Print out the data below. Do not alter a single line.

———

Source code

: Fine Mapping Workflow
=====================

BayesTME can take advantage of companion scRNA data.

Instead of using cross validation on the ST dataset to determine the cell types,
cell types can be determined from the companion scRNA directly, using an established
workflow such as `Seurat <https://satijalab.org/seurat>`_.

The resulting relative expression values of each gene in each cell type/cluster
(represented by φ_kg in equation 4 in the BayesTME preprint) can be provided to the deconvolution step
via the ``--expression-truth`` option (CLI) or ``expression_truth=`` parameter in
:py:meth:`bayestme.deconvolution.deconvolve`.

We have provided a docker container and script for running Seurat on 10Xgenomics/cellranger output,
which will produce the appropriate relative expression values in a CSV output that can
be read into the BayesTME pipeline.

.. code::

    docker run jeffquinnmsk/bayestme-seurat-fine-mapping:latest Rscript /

———

■ WRITTEN REPLY ■
Source code

: Fine Mapping Workflow
=====================

BayesTME can take advantage of companion scRNA data.

Instead of using cross validation on the ST dataset to determine the cell types,
cell types can be determined from the companion scRNA directly, using an established
workflow such as `Seurat <https://satijalab.org/seurat>`_.

The resulting relative expression values of each gene in each cell type/cluster
(represented by φ_kg in equation 4 in the BayesTME preprint) can be provided to the deconvolution step
via the ``--expression-truth`` option (CLI) or ``expression_truth=`` parameter in
:py:meth:`bayestme.deconvolution.deconvolve`.

We have provided a docker container and script for running Seurat on 10Xgenomics/cellranger output,
which will produce the appropriate relative expression values in a CSV output that can
be read into the BayesTME pipeline.

.. code::

    docker run jeffquinnmsk/bayestme-seurat-fine-mapping:latest Rscript /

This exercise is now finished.